# DOCUMENT TEXT
○ ○ ○
It indeed looks like Northern NH and Western Maine were spared much of the rain and picked up a solid 12"+

http://headlines.accuweather.com/adcbin/public/headlines.asp?iws=0


----------



## ski_resort_observer (Mar 9, 2005)

Once again...Roemer was more hype than accurate forcasting.


----------



## skintowin (Mar 10, 2005)

Very tricky conditions at MRG wednesday. Lots of windslab and a few patches of blue ice. For some reason, though, it never got that windy on the top 400 feet of sunnyside. So there was some good, soft powder up there. 
Otherwise, even the deepest, thickest, most hidden and protected woods runs got slabbed. 
Anyway, we got another couple of days of spring skiing base out of this storm.


----------



## JimG. (Mar 10, 2005)

skintowin said:
			
		

> Very tricky conditions at MRG wednesday. Lots of windslab and a few patches of blue ice. For some reason, though, it never got that windy on the top 400 feet of sunnyside. So there was some good, soft powder up there.
> Otherwise, even the deepest, thickest, most hidden and protected woods runs got slabbed.
> Anyway, we got another couple of days of spring skiing base out of this storm.



Figured; heard from another source that it rained before changing over to snow and then it snowed only about 6". Wind was brutal even down here in NY. 

Still jealous; wish I could have skiied!


----------
○ ○ ○
# EXERCISE DETAILS
From the forum thread, extract the passage between "Figured; heard from" and "here in NY.", inclusive, without changing any wording. The rows that come after the forum thread have no role here.

# SUPPLIED DATA
○ ○ ○
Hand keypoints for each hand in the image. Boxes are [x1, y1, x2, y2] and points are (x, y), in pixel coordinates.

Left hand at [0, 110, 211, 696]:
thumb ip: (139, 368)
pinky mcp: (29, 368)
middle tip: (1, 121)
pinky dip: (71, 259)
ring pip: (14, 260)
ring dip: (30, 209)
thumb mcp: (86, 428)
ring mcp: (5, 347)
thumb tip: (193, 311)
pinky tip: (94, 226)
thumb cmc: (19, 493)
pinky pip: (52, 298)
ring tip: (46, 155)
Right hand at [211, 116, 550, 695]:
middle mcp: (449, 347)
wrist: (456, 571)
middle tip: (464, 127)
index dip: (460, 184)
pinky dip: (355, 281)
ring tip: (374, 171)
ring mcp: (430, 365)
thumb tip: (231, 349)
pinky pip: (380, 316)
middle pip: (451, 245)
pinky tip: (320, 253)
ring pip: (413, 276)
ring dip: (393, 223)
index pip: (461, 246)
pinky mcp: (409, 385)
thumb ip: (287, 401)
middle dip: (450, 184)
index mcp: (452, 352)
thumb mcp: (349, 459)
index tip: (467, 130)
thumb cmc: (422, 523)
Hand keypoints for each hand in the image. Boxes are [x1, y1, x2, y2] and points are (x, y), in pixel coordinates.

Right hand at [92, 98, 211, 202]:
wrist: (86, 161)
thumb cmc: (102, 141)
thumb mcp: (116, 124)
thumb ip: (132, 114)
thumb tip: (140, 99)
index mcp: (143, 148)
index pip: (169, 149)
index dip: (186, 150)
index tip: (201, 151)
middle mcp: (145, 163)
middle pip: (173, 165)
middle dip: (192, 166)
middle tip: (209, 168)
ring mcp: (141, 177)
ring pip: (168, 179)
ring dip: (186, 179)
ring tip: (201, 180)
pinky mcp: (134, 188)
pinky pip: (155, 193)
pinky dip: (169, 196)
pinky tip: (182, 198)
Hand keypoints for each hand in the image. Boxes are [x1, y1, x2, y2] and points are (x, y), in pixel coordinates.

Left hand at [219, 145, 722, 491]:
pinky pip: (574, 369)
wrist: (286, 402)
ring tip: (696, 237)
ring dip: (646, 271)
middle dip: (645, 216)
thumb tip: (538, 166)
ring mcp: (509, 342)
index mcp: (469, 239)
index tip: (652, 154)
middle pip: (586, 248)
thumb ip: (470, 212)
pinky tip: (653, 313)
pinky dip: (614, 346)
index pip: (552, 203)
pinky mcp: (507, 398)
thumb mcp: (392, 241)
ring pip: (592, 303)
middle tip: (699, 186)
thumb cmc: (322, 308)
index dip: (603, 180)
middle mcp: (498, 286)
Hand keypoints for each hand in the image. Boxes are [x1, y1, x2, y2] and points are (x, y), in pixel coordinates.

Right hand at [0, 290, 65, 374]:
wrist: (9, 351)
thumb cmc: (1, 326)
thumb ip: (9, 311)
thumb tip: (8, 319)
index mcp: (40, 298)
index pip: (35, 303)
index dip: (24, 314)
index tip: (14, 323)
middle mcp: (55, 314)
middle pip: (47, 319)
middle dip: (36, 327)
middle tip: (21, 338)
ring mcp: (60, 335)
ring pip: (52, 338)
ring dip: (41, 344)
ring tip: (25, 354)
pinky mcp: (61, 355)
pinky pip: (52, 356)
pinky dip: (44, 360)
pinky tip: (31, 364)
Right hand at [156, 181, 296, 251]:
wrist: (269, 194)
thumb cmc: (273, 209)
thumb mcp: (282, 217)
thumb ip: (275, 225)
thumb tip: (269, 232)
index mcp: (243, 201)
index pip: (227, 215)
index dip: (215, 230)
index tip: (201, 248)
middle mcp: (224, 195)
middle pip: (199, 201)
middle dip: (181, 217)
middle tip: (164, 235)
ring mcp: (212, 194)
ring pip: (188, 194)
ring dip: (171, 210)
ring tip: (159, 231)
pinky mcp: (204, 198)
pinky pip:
○ ○ ○
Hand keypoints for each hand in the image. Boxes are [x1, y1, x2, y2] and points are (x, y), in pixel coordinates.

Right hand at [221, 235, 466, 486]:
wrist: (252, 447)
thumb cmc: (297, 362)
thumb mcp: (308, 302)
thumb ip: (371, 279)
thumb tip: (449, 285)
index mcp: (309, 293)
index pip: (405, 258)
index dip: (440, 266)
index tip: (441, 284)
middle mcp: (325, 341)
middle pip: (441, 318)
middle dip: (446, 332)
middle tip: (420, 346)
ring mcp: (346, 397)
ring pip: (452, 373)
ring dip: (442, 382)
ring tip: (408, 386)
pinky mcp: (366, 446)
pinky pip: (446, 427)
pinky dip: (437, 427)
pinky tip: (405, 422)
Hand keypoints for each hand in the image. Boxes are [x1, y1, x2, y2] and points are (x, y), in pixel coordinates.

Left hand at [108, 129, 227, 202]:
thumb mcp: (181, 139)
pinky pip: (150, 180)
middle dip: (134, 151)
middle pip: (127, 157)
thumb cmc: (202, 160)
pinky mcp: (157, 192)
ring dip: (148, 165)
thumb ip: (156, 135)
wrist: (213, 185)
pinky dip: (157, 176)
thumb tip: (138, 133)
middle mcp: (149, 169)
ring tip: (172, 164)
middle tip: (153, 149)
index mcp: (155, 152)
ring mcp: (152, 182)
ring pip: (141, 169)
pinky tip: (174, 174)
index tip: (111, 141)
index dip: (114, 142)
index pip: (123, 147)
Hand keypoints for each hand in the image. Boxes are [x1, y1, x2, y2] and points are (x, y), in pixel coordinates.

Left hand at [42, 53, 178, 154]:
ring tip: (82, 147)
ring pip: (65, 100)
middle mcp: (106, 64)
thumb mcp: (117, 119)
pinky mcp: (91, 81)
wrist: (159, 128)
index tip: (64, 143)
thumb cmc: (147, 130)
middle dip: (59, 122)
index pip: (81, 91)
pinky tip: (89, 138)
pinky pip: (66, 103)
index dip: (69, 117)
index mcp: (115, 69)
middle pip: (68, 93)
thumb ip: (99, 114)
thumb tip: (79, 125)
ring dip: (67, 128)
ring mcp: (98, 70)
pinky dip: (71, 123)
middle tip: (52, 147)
○ ○ ○
# RESULT
Figured; heard from another source that it rained before changing over to snow and then it snowed only about 6". Wind was brutal even down here in NY.